= Beginning of Section =

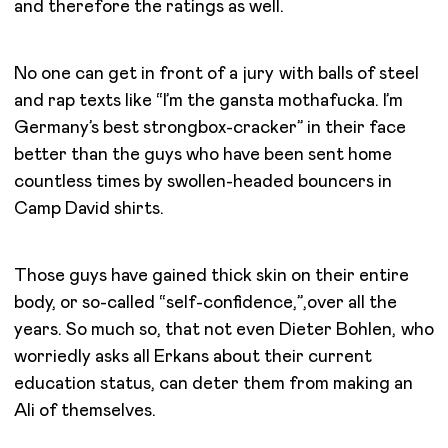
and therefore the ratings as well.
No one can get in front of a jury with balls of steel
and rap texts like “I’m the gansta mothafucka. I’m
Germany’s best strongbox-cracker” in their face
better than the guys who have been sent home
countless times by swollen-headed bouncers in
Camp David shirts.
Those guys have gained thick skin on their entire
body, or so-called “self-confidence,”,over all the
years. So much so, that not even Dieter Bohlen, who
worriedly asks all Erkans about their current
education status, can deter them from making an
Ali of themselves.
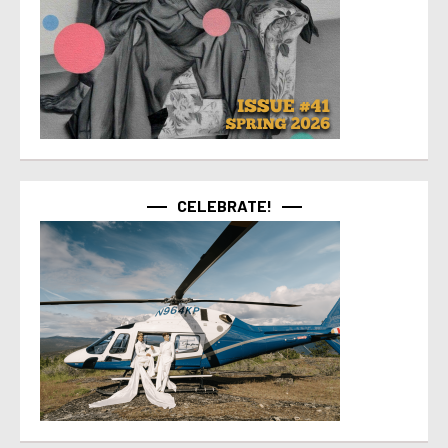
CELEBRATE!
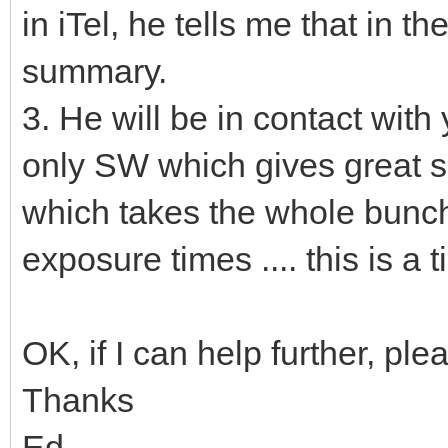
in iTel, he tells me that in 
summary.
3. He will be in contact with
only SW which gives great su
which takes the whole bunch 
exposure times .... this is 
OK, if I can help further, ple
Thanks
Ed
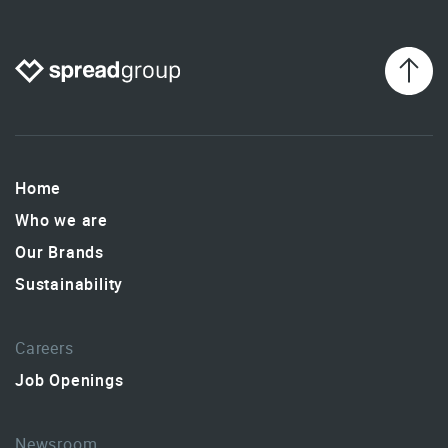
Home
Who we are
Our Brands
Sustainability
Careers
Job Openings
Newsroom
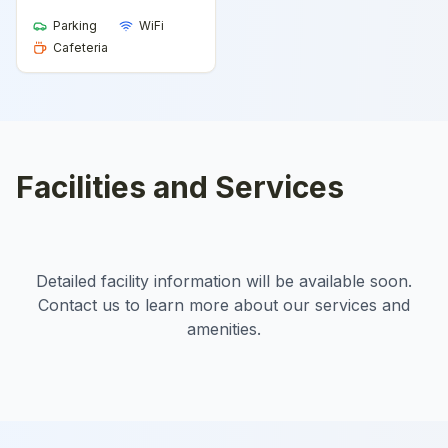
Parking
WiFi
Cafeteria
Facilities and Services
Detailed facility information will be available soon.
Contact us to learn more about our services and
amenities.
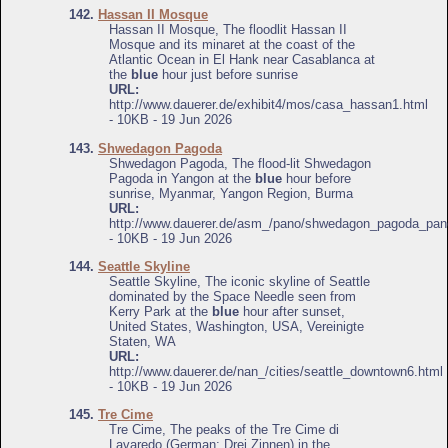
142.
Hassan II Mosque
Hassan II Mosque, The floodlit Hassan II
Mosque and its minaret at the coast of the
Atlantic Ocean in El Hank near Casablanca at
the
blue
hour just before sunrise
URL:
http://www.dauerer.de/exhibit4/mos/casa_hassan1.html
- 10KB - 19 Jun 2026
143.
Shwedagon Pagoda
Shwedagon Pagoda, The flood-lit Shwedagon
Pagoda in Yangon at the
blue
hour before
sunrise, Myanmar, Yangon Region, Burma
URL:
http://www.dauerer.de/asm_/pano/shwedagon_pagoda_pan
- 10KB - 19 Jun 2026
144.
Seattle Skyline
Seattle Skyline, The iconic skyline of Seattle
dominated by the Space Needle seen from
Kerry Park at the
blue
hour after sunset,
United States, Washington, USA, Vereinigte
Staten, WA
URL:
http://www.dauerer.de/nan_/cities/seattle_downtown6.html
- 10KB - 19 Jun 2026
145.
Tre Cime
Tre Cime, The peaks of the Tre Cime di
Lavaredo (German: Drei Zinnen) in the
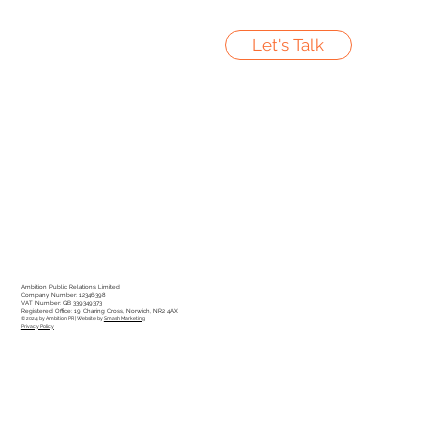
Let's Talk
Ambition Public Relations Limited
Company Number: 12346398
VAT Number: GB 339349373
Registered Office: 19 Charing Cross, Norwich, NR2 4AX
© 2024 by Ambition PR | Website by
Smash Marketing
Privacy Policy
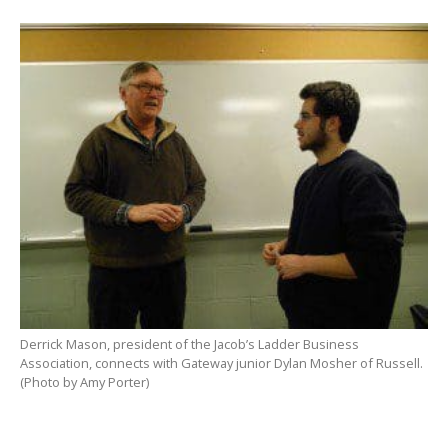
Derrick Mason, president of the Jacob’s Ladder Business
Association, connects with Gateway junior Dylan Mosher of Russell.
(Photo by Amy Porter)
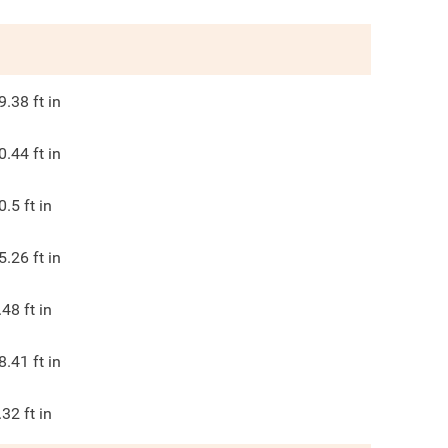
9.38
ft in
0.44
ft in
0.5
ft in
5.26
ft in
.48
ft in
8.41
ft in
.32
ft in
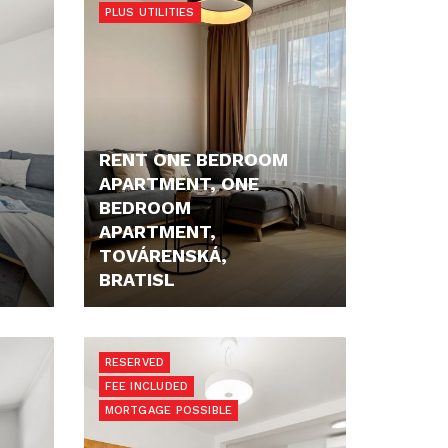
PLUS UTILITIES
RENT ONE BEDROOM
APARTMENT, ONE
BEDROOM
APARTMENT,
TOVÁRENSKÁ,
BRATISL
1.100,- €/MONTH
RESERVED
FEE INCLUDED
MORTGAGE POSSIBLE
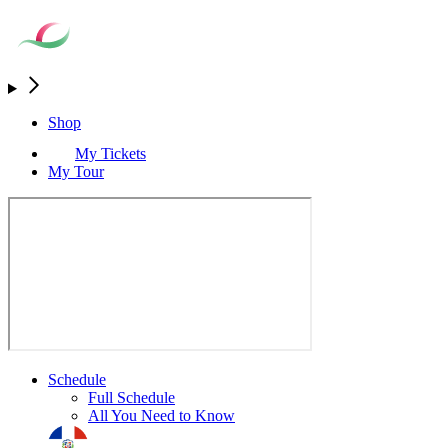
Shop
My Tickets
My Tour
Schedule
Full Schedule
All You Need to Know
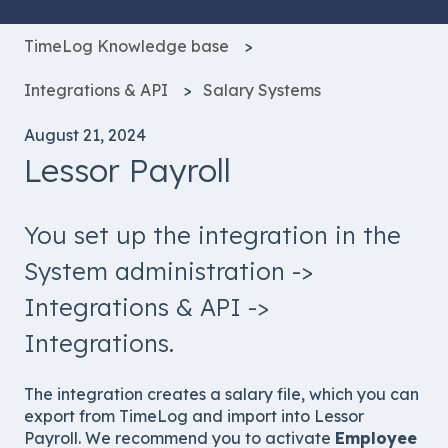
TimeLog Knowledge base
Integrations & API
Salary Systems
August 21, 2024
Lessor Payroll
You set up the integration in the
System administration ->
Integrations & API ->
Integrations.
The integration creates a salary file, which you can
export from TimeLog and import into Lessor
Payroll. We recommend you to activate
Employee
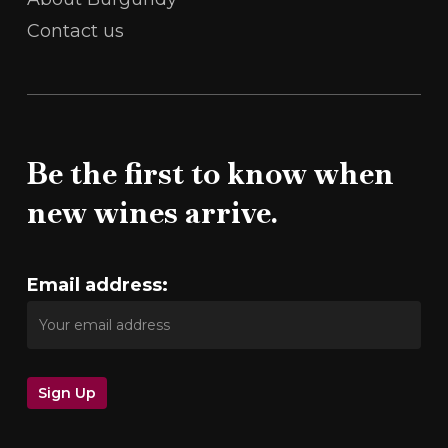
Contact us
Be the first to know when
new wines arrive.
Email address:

= End of Section =

• DIRECTIONS:
Give solely the number of lines in the data that contain the string "their".

• ANSWER TO THIS TASK:
3